Had we run the event in a warmer climate, I still would have went with under armor, though it would certainly have been short sleeves and may not have been a compression fit.
I knew I wouldn’t be picking up gloves to keep my hands warm. Figured that would result in too bulky an accessory. Decided to go with the glove for gripping purposes. Mud and butter (supposedly) on the monkey bars and other wet, damp obstacles swayed my decision to go with gloves. Also barbed wire, and wooden obstacles increase the chance of cuts and splinters.
Figured I’d go with a bit more protection and more assured purchase.
I chose a pair of Mad Grips. They’re dirt cheep at just under ten bucks, dexterous, have a nice rubber gripping surface and the rest of the glove is woven with a very light and breathable nylon type material. I like a bit more tactility in my grip so I cut the tips off to expose my fingers a bit.
This was the toughest decision over all. I wanted to stay as warm as possible, as light as possible and as mobile as possible. In the end, I went, as did many, with Under Armor – compression briefs and long compression pants.

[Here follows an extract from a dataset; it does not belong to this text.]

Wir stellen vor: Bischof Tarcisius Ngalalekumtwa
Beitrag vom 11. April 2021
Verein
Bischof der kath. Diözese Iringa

I also wanted something to overlay to help protect a bit more against the wind and abrasions. So, I went with a Columbia convertible pant. Very light weight and unobtrusive. Convertible pants are also advantageous in a warmer climate – they allow for abrasion protection, and are light and loose enough to allow for a good deal of air flow. If it gets too hot, you can convert them to shorts and stuff the lower pant leg portion into your cargo pockets.
This was an interesting choice. I had to weigh in the attributes of support, durability, dexterity and sloppy, rugged terrain.
My initial choices were between Nike Frees, hiking boots and Vibram Five Fingers.
The Nike Frees and Hiking Boots had the traction I was looking for. The Nike Frees were also lighter and more dexterous than the hiking boots. However, neither the hiking boots or the Nike Frees had the sensitivity to the ground that I was looking for – I’ve been rocking Vibrams for a long time and am not a fan of swapping them out with something more engineered, no matter what the occasion. Also, the Vibrams would fair much better against water log, thus keep me lighter for the event.
My concern with the Vibrams was that I’d either lose them in the mud, would get irritated by the insoles over a long distance, or be uncomfortable depending on how rugged the terrain was.
In the end, it came down to comfort, and I went with my Vibram KSO’s. I fatigue much less, and have less overall discomfort when running in my Vibrams than any other footwear choice. In an 12 plus mile event, fatigue management is a key factor.
Going with the Vibrams (and crew Injini socks underneath) wound up being a great choice. Ran great in them during the Mudder, even though the cold rendered my feet almost numb – no matter what type of footwear you went with on that day, your feet would be wet and freezing.
I saw a ton of people piling up their mud whipped and battered running shoes, boots and clothes after the event as garbage. My Vibrams and Under Armor gear cleaned off with one washing. While, I may not have purchased the cheapest gear for the event, I will get repeated use out of it.
One big recommendation: train in your gear BEFORE the Tough Mudder.
Get a feel for it. Make sure it ‘suits’ you well. Is it too restrictive, too loose? Is it uncomfortable or chaffing? Does it stand up to the beating you’ll be putting it through? The last thing you want to do is get to the event and run into wardrobe malfunctions.
In the end, you can choose to wear almost nothing at all, as some participants did. If so, you’re a bit crazier than most. Good for you. And if going commando is your intention, then gear choice is certainly not in question and you’re most likely NOT reading this blog post.